Colleen went back to her room, but instead of getting into bed, she stood at her window and looked at the sky, which was so beautiful. Stars really did twinkle, just like in the song. Why hadn’t Colleen ever noticed before? Probably her boy noticed. Probably he was standing at his window right now, staring at the sky, thinking about Colleen, who wo
uld find him soon.
La, la, la
La, la, la
Chapter 9
After the dinner dishes were done and the floors were swept clean, Emma-Jean and her mother retreated to Emma-Jean’s mother’s bed to read and review the day’s events. It was a nightly ritual that began in the days following Emma-Jean’s father’s accident, when the bed had seemed like a tiny raft on a vast and turbulent sea. These waters had calmed in recent months, but neither Emma-Jean nor her mother was eager to give up their cozy evening routine.

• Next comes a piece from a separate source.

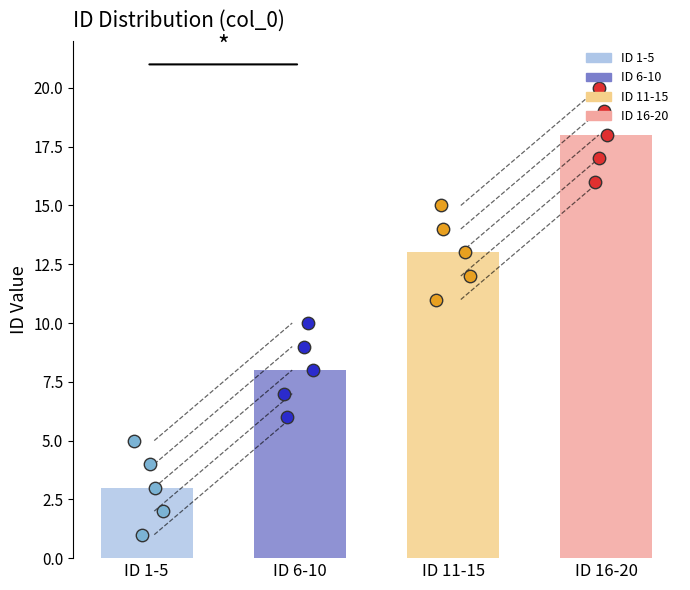

What is the change in value from 8 to 13?

+5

Her mother had scarcely settled her head back on the pillows when Emma-Jean began telling her about Will Keeler. Her mother listened closely as Emma-Jean described in great detail the commotion of the Spring Fling and the frenetic vibrations of her heart whenever she saw Will.
“It is clear that Will is not suitable for me in any way,” Emma-Jean said. “And yet I find myself thinking about him even when I want to be thinking about other things.”
Indeed, she could not recall a single fact from her classes that day. She had concluded, however, that the arrangement of freckles on Will’s forearm closely resembled the constellation Virgo.
“Could it be,” Emma-Jean asked, her tone grave, “that I am suffering from spring fever?”
Her mother leaned close to Emma-Jean. A spiral of auburn hair had sprung free from its barrette, and it tickled Emma-Jean’s nose. It was a moment before her mother spoke.
“It is possible,” she said.
Emma-Jean sat back in her pillows and put her hand to her chest.
“But it is nothing to be concerned about,” her mother said, her voice briskly reassuring. “It is completely normal. It sounds like you might have a crush on Will.”
“A crush?” Emma-Jean said. This sounded very serious. She pictured a boa constrictor wrapped around the neck of a lemur.
“An infatuation,” her mother clarified.
“Is it the same as being in love?” asked Emma-Jean warily.
Her mother weighed the question, her eyes drifting over to her nightstand, where two framed photographs stood atop a neat stack of novels, financial reports from her job at the bank, and a Hindi dictionary she’d borrowed from Emma-Jean.